E&O - Insurer Granted Rescission of Accountants Professional Liability Policy

I have always maintained, and continue to do so, that rescission is a drastic remedy and not one that is sought often and undertaken lightly by insurers. A recent decision in which an insurer successfully rescinded only illustrates why few situations are egregious enough to warrant rescission and the pitfall for the insured when it has its policy rescinded. Chicago Ins. Co. v. James A. Capwill, 2011 U.S. Dist. LEXIS 147086 (N.D. Ohio, No. 1:01-cv-2588, December 21, 2011).

Capwill involved applications for accountants professional liability insurance submitted in 1997, 1998 and 1999. In each successive application, the principal in the accounting firm made and reaffirmed certain representations as to the nature of his business.

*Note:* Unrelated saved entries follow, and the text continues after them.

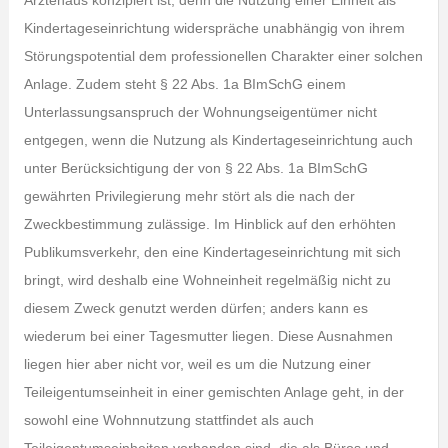
Ärztehaus konzipiert ist; denn die Nutzung einer Einheit als
Kindertageseinrichtung widerspräche unabhängig von ihrem
Störungspotential dem professionellen Charakter einer solchen
Anlage. Zudem steht § 22 Abs. 1a BImSchG einem
Unterlassungsanspruch der Wohnungseigentümer nicht
entgegen, wenn die Nutzung als Kindertageseinrichtung auch
unter Berücksichtigung der von § 22 Abs. 1a BImSchG
gewährten Privilegierung mehr stört als die nach der
Zweckbestimmung zulässige. Im Hinblick auf den erhöhten
Publikumsverkehr, den eine Kindertageseinrichtung mit sich
bringt, wird deshalb eine Wohneinheit regelmäßig nicht zu
diesem Zweck genutzt werden dürfen; anders kann es
wiederum bei einer Tagesmutter liegen. Diese Ausnahmen
liegen hier aber nicht vor, weil es um die Nutzung einer
Teileigentumseinheit in einer gemischten Anlage geht, in der
sowohl eine Wohnnutzung stattfindet als auch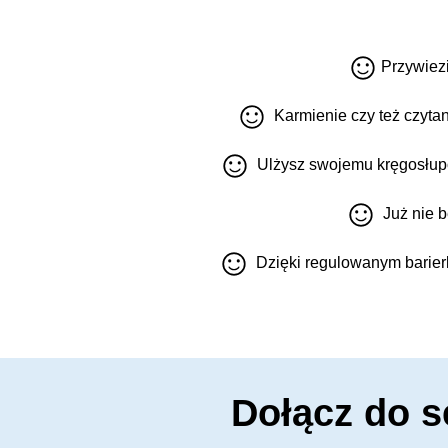
Przywiezi
Karmienie czy też czytan
Ulżysz swojemu kręgosłupow
Już nie b
Dzięki regulowanym barierk
Dołącz do s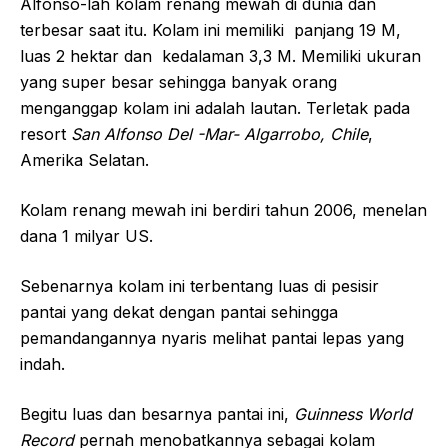
Alfonso-lah kolam renang mewah di dunia dan
terbesar saat itu. Kolam ini memiliki panjang 19 M,
luas 2 hektar dan kedalaman 3,3 M. Memiliki ukuran
yang super besar sehingga banyak orang
menganggap kolam ini adalah lautan. Terletak pada
resort
San Alfonso Del -Mar- Algarrobo, Chile
,
Amerika Selatan.
Kolam renang mewah ini berdiri tahun 2006, menelan
dana 1 milyar US.
Sebenarnya kolam ini terbentang luas di pesisir
pantai yang dekat dengan pantai sehingga
pemandangannya nyaris melihat pantai lepas yang
indah.
Begitu luas dan besarnya pantai ini,
Guinness World
Record
pernah menobatkannya sebagai kolam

The Court found that the insured had indisputably made intentional misrepresentations on the applications for insurance*, including statements with regard to his investment activities and fee income (fees for servicing fraudulent viatical insurance policies for individuals afflicted with AIDS) and prior license revocation. The insurer successfully rebutted arguments that it was barred by laches because it waited too long to assert its rescission defense. The Court found that the insurer diligently proceeded to develop evidence of material misrepresentation and that the insured was not prejudiced when the insurer timely asserted rescission after developing the supporting evidence.

The Court also held that the determination of materiality is made from the perspective of the insurer, not the insured applicant, and its conclusion is strikingly blunt.

[The insured] lied when he applied for insurance with the [insurer]. He persisted in his falsehoods when he applied for renewal.  His motive and intent when he did so are manifest. The questions he fraudulently answered were material to the [insurer’s]decision to issue and then renew the policies, and the pricing thereof. There can be no question that, had [the insurer] been told the truth, it would not have accepted the applications. Its entitlement to rescission is clear.

Neither laches nor doctrines of estoppels, acquiescence or waiver bar the right to rescind.

The cautionary tale here is that, despite the high hurdle of having to prove both a material and intentional misrepresentation, an insurer can still prevail on a rescission claim under the egregious circumstances presented in this case.


*Under applicable Ohio law, it is necessary to establish that the misrepresentations must be material and made with intent to mislead the insurer.  In many other jurisdictions, there is no intent requirement in addition to the requirement of materiality.